Count the lines in the records below that contain the word "isolated" as a separate word, and reply with only that number.

□ □ □ □

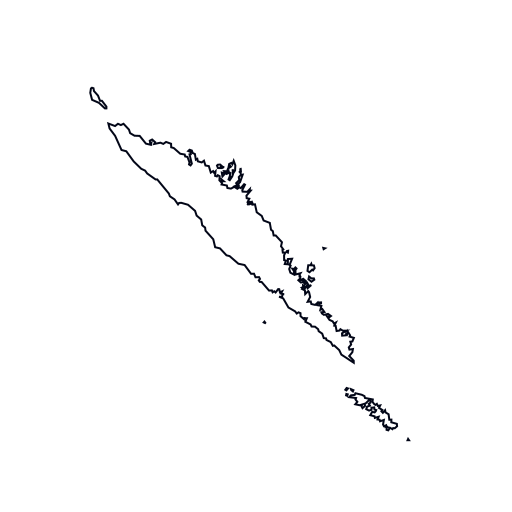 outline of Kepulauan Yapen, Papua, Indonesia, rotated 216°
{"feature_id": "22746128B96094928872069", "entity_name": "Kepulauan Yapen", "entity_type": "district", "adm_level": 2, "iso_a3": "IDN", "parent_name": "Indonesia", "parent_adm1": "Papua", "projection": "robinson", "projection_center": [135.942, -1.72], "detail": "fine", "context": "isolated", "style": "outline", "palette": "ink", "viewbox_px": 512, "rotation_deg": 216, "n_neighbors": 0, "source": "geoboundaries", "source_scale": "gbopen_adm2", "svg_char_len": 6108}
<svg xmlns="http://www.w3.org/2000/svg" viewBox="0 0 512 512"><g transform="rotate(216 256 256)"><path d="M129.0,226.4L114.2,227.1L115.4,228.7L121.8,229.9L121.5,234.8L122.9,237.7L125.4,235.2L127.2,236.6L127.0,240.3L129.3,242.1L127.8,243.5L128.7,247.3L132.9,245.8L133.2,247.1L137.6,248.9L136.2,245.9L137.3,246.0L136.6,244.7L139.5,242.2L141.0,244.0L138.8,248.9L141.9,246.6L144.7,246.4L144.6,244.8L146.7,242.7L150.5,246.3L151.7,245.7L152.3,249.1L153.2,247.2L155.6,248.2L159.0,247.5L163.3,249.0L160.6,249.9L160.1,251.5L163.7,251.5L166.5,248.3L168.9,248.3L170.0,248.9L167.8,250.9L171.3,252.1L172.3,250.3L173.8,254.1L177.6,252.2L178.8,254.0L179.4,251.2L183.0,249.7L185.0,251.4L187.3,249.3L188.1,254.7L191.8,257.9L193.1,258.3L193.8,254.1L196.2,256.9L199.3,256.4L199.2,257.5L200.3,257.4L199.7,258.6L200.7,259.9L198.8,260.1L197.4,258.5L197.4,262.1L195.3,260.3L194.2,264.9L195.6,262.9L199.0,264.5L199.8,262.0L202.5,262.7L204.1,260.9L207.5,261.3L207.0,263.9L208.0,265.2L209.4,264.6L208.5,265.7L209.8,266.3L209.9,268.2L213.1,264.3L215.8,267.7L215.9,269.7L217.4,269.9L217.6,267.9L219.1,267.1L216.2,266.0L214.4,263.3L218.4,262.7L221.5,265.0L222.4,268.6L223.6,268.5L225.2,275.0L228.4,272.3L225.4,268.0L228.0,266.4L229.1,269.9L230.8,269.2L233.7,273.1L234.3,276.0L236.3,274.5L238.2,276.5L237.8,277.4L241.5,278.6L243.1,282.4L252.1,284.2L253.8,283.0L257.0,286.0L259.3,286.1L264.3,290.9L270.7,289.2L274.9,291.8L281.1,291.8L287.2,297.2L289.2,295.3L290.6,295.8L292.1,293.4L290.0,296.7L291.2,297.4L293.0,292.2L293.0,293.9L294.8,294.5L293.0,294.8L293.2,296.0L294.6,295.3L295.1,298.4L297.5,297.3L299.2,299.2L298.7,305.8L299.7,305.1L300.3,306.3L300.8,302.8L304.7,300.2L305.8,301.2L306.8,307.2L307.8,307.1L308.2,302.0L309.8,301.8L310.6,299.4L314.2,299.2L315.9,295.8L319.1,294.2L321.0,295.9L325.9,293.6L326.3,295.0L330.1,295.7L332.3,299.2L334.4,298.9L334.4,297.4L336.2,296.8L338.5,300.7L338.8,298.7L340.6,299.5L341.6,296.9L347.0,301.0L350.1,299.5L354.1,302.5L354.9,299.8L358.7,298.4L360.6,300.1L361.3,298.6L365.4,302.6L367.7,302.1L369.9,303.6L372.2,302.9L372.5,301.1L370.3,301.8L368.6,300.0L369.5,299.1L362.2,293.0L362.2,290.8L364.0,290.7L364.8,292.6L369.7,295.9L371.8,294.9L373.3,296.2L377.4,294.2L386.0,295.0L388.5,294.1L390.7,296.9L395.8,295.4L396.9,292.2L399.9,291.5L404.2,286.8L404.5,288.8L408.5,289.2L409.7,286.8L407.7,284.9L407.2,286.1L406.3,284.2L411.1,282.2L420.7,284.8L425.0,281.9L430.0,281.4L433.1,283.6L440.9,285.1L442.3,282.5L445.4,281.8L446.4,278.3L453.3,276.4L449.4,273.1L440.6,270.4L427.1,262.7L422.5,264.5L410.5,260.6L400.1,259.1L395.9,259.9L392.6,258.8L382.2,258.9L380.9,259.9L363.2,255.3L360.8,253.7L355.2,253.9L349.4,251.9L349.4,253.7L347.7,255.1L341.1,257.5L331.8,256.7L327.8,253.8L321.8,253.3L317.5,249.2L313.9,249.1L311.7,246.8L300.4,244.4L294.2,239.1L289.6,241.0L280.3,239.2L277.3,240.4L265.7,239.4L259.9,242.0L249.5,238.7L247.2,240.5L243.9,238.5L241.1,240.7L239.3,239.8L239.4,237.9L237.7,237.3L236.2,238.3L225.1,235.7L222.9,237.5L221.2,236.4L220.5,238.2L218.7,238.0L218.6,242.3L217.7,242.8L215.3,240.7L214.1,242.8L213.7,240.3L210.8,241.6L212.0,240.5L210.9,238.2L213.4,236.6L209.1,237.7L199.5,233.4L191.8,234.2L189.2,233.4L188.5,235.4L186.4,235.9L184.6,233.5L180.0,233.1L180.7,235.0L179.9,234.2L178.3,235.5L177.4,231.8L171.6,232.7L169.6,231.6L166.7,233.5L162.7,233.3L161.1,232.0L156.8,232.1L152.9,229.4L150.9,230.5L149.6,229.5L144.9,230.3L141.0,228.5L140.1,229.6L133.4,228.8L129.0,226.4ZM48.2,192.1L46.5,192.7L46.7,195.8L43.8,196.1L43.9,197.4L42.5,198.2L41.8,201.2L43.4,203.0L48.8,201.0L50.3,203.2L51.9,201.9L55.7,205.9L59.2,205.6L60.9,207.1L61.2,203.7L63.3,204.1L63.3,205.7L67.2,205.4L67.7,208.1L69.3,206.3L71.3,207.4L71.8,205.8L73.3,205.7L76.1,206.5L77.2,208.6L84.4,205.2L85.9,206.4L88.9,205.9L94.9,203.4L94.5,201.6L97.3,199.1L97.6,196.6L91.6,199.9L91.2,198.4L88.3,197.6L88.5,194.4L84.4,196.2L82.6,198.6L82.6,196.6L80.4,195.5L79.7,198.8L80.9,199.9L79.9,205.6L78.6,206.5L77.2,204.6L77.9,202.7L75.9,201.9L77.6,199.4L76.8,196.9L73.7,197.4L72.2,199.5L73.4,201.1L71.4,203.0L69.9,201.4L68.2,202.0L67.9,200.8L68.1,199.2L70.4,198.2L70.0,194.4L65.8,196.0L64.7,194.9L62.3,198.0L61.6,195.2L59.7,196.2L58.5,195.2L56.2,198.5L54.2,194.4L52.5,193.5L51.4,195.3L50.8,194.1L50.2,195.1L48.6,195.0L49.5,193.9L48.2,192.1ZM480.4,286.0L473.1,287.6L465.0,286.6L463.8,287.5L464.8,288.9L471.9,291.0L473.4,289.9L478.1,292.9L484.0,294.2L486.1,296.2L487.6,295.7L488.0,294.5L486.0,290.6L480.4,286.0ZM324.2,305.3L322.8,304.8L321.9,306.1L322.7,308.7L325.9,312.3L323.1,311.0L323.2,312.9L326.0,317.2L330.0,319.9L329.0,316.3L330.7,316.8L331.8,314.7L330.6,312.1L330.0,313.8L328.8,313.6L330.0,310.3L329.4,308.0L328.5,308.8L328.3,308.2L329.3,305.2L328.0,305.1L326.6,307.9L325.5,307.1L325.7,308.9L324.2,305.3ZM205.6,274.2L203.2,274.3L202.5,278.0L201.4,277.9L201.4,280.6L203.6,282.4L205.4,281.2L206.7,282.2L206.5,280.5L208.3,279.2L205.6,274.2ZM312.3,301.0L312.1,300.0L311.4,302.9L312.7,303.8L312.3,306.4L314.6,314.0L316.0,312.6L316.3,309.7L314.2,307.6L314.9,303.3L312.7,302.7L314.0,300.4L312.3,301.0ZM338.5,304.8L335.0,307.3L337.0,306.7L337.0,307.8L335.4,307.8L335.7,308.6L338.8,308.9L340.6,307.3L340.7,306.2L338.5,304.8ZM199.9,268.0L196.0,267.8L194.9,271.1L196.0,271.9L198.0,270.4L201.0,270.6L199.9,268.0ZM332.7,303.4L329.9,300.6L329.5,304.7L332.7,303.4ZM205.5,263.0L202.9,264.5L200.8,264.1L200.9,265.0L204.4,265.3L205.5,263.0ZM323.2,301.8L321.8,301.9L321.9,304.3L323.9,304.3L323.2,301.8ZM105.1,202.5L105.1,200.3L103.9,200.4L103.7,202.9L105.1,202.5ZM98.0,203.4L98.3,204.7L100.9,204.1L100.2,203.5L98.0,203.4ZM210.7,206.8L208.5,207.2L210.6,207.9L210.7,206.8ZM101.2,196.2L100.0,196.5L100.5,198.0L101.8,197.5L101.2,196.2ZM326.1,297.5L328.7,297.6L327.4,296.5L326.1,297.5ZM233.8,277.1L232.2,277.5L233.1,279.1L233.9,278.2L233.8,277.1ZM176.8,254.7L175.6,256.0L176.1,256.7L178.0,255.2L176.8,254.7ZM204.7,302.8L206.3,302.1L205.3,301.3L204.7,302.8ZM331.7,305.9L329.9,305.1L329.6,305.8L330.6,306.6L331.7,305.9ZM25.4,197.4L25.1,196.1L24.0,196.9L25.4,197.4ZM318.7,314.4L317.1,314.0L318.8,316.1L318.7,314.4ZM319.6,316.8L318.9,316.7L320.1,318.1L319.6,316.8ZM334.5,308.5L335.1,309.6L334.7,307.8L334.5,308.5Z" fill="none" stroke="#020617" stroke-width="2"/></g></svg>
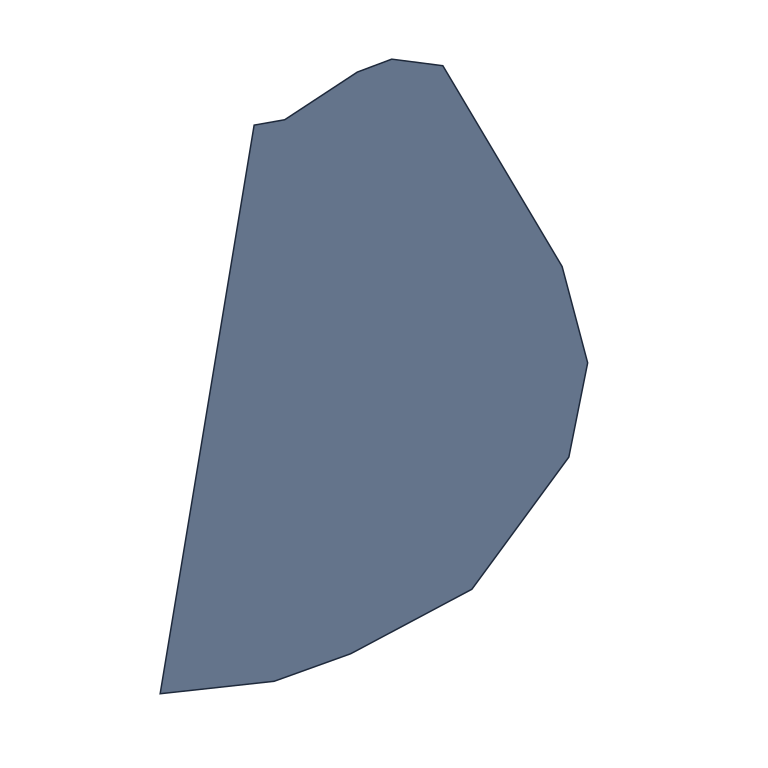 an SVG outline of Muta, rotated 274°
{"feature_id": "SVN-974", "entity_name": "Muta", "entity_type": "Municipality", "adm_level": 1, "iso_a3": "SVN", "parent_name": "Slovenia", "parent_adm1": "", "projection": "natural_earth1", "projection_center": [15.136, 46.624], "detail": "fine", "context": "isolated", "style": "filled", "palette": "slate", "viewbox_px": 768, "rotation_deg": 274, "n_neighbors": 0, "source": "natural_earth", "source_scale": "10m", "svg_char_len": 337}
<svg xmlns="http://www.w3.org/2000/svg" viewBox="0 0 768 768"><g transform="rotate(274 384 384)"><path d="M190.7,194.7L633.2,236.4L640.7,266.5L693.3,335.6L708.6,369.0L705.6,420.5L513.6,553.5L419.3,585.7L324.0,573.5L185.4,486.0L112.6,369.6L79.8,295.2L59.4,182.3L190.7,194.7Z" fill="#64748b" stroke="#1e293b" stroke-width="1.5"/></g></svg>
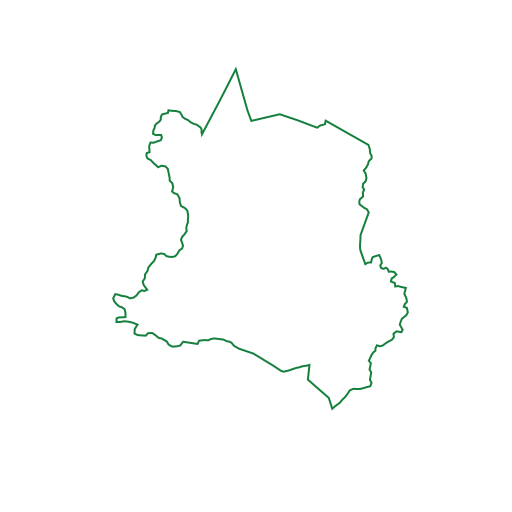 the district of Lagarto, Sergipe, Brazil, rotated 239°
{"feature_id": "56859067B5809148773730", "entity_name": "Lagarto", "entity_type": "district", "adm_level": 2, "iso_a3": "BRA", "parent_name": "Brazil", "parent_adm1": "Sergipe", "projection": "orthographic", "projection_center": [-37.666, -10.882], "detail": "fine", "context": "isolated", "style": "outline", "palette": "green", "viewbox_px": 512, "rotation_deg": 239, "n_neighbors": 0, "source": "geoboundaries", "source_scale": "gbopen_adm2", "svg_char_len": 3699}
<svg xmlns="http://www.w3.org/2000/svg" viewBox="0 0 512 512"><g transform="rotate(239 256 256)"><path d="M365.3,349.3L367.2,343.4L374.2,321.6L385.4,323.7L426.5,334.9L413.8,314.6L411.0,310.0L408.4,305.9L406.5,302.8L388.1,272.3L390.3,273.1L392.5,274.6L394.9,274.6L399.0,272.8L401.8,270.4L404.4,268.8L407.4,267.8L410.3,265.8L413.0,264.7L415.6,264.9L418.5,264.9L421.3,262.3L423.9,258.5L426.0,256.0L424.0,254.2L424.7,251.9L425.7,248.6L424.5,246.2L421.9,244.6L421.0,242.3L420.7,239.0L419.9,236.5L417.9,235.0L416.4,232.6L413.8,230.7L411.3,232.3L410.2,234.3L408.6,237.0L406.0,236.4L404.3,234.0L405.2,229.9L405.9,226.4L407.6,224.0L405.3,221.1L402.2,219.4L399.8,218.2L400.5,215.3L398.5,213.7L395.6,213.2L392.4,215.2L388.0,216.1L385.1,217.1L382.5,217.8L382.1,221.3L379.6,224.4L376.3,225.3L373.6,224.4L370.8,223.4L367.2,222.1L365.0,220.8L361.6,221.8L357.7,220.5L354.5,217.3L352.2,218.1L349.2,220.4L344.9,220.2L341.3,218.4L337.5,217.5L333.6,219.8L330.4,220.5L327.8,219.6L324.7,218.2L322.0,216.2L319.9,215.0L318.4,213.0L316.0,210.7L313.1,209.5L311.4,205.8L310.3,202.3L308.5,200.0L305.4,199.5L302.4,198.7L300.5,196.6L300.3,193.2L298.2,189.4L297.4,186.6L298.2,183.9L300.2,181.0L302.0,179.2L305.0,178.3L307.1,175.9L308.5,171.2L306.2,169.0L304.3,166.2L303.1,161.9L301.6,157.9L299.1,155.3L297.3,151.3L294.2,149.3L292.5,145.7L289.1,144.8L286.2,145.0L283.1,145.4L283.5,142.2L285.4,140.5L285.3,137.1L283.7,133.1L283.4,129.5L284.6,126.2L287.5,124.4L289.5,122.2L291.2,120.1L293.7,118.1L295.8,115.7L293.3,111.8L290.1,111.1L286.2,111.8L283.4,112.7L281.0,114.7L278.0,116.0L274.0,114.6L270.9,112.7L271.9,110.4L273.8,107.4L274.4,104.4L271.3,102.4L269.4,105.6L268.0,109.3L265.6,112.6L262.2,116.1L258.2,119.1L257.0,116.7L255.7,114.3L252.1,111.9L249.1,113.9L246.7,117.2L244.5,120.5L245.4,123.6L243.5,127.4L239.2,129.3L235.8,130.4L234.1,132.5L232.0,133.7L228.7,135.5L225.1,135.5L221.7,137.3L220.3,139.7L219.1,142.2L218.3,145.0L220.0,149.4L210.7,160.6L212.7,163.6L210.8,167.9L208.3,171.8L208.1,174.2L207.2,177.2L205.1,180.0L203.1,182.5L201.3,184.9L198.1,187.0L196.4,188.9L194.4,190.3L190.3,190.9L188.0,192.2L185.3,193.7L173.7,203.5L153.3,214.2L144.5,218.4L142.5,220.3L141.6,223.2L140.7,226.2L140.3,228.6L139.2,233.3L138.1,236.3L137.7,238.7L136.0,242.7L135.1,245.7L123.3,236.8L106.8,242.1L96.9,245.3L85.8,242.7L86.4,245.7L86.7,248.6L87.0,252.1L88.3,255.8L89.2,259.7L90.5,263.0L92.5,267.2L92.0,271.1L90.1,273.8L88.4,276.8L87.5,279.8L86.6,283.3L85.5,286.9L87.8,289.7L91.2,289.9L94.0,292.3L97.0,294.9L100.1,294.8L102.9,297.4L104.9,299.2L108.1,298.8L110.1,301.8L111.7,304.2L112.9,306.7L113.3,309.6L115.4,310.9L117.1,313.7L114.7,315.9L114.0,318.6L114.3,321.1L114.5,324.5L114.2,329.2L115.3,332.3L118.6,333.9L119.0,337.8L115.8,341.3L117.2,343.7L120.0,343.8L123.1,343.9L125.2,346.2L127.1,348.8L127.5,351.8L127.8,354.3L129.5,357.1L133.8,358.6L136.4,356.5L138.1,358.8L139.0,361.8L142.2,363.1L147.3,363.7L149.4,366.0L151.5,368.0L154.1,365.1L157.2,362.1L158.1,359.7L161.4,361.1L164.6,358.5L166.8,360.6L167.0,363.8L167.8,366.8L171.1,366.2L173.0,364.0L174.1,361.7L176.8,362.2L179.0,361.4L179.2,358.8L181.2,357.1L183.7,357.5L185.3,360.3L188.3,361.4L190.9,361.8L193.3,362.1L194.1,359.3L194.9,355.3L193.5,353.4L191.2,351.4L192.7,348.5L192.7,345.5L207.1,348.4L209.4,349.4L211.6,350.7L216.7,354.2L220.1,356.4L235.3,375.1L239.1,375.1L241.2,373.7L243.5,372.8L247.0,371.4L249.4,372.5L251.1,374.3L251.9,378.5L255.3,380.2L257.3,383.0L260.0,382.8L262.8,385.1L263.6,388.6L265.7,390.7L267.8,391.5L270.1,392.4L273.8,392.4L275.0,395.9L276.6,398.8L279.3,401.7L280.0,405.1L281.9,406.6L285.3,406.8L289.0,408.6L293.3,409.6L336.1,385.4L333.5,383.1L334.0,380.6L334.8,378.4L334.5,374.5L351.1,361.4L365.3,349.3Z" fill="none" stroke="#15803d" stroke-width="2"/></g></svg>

□ □ □ □

Exercise response>
3